# Twin Brooks Park - 06/16/2011



## WoodCore (Jun 17, 2011)

First time riding in this park last night and will definitely go back for some more exploration. Met up with some folks at the usual spot to start a Trumbull (Pequonnock Valley) ride and hopped on the road for a short stretch and under Route 25 to access the park. It's actually comprised of two parks, Twin Brooks and Beach Memorial both managed by the town of Trumbull, CT.  The riding was pretty sweet! A nice mix of double track, mellow single track and some pretty technical sections. Really not much climbing as compared to what I normally ride but enough to dish up some fun downhill sections. Like it's neighbor (Trumbull proper) the trails do offer up some fun rocks to play around on and I did see a bunch more that have potential. Ended up with around 9.5 miles last night, just what the doctor ordered! 
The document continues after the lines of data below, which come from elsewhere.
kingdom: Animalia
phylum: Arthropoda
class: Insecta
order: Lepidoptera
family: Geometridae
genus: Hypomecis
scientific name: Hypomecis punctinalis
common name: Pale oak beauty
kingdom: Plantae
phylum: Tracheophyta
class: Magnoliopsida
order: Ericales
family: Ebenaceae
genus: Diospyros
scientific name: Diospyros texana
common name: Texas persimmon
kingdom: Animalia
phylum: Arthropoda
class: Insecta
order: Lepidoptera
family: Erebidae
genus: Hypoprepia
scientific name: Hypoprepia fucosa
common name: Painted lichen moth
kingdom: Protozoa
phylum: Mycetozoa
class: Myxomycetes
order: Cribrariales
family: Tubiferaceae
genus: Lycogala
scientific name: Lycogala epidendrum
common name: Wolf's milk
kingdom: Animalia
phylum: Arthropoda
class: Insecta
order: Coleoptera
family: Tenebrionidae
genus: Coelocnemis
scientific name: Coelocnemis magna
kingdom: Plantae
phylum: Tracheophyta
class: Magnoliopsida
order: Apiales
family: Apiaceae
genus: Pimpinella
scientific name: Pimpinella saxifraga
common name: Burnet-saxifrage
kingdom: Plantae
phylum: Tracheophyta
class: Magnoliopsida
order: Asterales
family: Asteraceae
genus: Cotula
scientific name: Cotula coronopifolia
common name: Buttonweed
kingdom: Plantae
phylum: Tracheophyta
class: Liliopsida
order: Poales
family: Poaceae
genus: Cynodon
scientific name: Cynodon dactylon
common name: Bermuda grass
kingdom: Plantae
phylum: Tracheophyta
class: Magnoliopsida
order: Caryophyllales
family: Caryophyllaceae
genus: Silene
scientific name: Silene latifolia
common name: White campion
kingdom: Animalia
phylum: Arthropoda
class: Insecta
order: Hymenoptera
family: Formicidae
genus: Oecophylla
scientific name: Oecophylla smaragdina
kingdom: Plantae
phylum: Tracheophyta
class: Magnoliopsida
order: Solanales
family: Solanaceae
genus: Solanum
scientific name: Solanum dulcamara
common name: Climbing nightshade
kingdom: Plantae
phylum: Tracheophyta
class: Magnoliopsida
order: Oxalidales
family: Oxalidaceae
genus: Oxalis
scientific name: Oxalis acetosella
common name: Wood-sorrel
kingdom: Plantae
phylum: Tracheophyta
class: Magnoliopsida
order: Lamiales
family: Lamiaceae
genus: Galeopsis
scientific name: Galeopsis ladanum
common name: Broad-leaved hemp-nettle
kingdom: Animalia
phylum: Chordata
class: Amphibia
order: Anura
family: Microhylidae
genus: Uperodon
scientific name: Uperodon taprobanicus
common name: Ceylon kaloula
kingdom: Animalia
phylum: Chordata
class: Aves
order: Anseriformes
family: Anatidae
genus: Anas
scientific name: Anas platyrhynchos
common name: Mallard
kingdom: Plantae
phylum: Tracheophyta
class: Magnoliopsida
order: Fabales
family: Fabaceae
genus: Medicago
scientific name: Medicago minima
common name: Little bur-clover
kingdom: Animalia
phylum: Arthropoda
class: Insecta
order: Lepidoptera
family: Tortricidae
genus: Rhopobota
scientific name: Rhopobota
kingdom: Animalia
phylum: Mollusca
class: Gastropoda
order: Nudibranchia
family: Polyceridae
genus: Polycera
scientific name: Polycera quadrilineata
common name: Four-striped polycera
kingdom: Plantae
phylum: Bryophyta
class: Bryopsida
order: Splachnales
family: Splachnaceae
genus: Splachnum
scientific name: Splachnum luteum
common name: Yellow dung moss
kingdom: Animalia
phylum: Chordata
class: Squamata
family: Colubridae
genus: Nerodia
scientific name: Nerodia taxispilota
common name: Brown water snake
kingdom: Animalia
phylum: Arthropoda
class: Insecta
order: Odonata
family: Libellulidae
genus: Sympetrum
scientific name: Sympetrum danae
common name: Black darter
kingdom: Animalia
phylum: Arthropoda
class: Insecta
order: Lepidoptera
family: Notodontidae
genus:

Here's some more on the park....... http://www.crankfire.com/bike/trail/6979/twin_brooks_parkhttp://


----------



## bvibert (Jun 18, 2011)

Cool.  I saw those tracks on CF before and was wondering what was over that way.


----------



## Nick (Jun 20, 2011)

@WoodCore saw your post on Mt Biking in Upton - how is it out there? That's only about 10 min. from my house. 

I've done some lollgag kinda putting around Douglas State Forest which is about a 5 min. drive but never hit up Upton yet.


----------